Entrepreneurship is hard. Learning about it shouldn’t be.
Do your homework: why market research matters
By ATB Financial 3 December 2018 2 min read
No one likes homework. But Amy and Jeff Nachtigall, masterminds behind Edmonton-based Sugared & Spiced bakery, beg to differ (or at least admit it’s important). They did some pretty extensive market research as they transformed their stall at a local farmer’s market into a bustling brick-and-mortar location, and they’re here to share how they did their homework, along with some suggestions on how you can too.
If at first you don’t succeed...
Initially, market research was trial and error—how much did people like the recipe? What did customers ask for when we changed the line-up?
Ask questions obsessively
We also asked our customers lots of questions, through Instagram, Twitter and Facebook. Very early on we started an email list. We also used this to take surveys of our existing customers and supporters.
If you can’t beat ‘em, eat ‘em?
To research our competition, we ate at every bakery that we could find. Every spot in Edmonton. Several in Vancouver, Hamilton, Chicago, Boston, and San Antonio. All over Vancouver Island, and a few on Maui. Anywhere we could travel with work or find a great deal on a flight, we would find every bakery we could. We were looking for the small ones, the ones that did things a little differently.
We not only tried their product, but we noted their opening hours, their square footage (both in the back and up front), their product mix, equipment mix, and number of staff. What else did they offer? Were they following trends or creating them? What was the atmosphere among customers in the shop?
Hit the books
We reviewed a variety of industry reports—Business Link was helpful in finding sources of information for us. We looked at IBISWorld reports for areas that we thought might include our products: bread production, and specialty food stores. We looked at industry reviews from Euromonitor International.
We found textbooks that were specifically designed for students learning about opening a bakery. We subscribed to industry magazines and websites. We spoke to business associations in areas where we considered locating the shop. We compared demographics neighbourhood by neighbourhood—we have a map of Edmonton with the average household income written in black marker beside every neighbourhood name!
Go with your gut
It's also crucial to assess your own intuition. When you've gone with your gut on something in the past, were you right? We used the feedback we received through trial and error to fuel our intuition.
Become a research ninja
Do as much market research as you can possibly handle, and then do it again. Plan to know more than you need to know.
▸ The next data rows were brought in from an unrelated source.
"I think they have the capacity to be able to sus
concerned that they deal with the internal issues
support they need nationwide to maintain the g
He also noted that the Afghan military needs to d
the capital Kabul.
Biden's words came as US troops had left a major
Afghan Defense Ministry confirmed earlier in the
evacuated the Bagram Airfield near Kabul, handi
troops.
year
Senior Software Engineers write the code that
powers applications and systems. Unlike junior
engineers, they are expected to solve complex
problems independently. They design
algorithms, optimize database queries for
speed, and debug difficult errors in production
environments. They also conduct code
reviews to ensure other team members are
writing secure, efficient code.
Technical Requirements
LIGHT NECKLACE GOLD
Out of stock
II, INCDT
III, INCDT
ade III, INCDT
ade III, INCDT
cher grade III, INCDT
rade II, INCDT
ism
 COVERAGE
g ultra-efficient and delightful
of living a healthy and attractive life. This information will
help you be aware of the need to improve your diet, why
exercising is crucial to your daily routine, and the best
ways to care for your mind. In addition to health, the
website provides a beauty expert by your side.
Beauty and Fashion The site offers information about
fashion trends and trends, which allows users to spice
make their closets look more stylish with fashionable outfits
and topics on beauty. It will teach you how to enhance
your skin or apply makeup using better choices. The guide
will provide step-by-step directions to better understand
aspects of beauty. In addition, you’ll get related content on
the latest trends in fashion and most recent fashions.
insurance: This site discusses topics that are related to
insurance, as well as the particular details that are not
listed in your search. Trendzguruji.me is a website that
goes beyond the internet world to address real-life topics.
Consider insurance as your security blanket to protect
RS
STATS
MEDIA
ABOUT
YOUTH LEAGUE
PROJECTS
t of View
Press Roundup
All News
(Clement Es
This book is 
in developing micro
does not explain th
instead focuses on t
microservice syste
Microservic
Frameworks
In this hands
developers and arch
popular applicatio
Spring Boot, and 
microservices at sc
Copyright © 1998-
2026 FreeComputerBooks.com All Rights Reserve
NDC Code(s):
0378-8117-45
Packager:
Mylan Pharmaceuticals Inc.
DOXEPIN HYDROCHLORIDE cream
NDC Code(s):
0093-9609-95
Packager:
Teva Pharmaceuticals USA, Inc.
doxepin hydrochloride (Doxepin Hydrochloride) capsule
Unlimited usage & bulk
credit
Don't just go through the motions, look for new information and be prepared to have your assumptions destroyed.
Use every avenue to research: interviews, site visits, website comparisons, customer surveys, industry and government reports. Use resources that are offered by your bank or by funded organizations such as Business Link or groups designed to offer support to entrepreneurs; we consulted AWE (Alberta Women Entrepreneurs) early on for advice on sources of financing and help with starting a business plan.
Talk to other entrepreneurs. Consider "Market Research" to be your second or third full-time job.